You promise them whatever they need to hear.

Want a direct flight from South Africa to India again?

“If that is your dream, we will fulfil it,” Ramaphosa told prospective Indian investors.

Worried about South Africa’s electricity situation?

“At no cost will we allow Eskom to fail,” the president reassured his audience.

In general, said Ramaphosa:

“South Africa is back to good ethical adherence and good governance”.

Those are bold claims, particularly in light of the testimony continuing to be brought before the Zondo Commission.

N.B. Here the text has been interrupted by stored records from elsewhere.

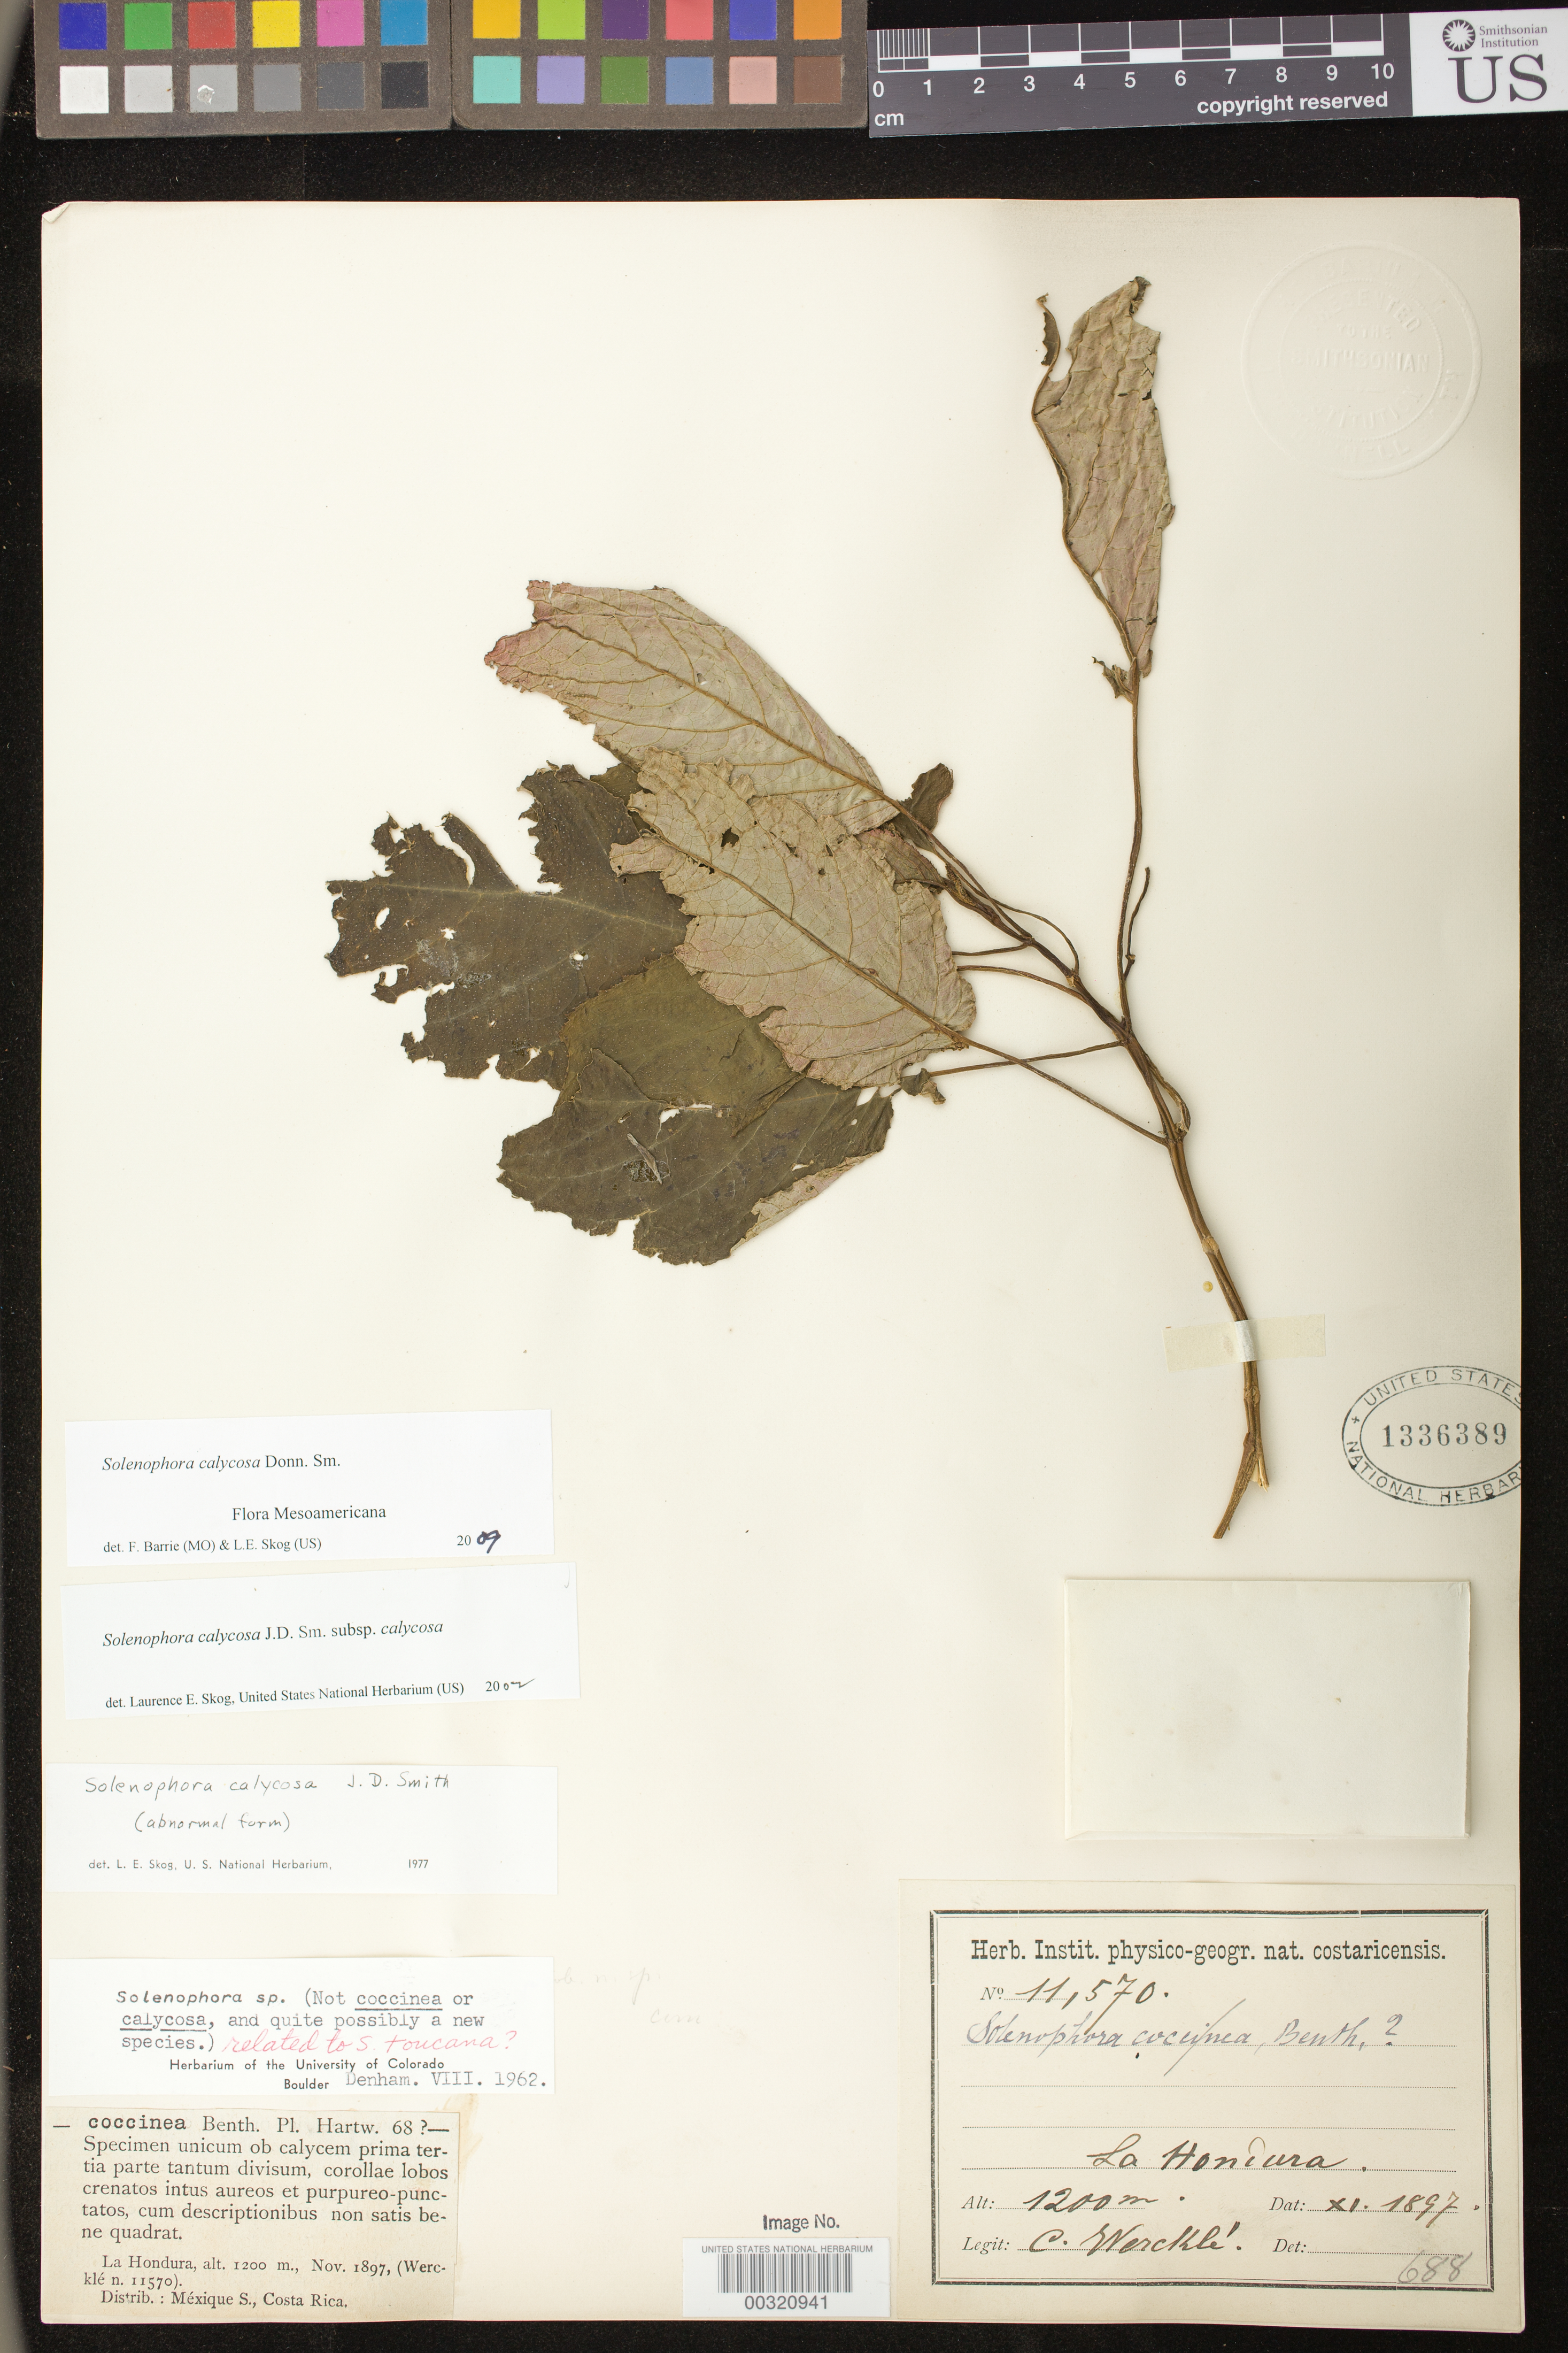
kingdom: Plantae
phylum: Tracheophyta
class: Magnoliopsida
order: Lamiales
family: Gesneriaceae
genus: Solenophora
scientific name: Solenophora calycosa Donn. Sm. subsp. calycosa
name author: (Donn. Sm.) Donn. Sm.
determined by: Skog, Laurence E.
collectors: C. Wercklé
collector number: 11570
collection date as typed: Nov 1897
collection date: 1897-11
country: Costa Rica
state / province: San José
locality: La Hondura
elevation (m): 1200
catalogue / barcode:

Yet Ramaphosa has no choice but to give such assurances if he is to meet the ambitious foreign investment target set by his own administration, which aims to see $100bn raised.

“We still have a good $80bn to go in the next four years,” Ramaphosa said in Delhi on Saturday.

Surveying some of India’s wealthiest business people as he spoke, the president added:

“I can see, I can smell, I can almost touch those people who are going to help us. If you want me to go touch them, I will even do that.”


  • Rebecca Davis was covering events in India as part of a media delegation invited by the Presidency.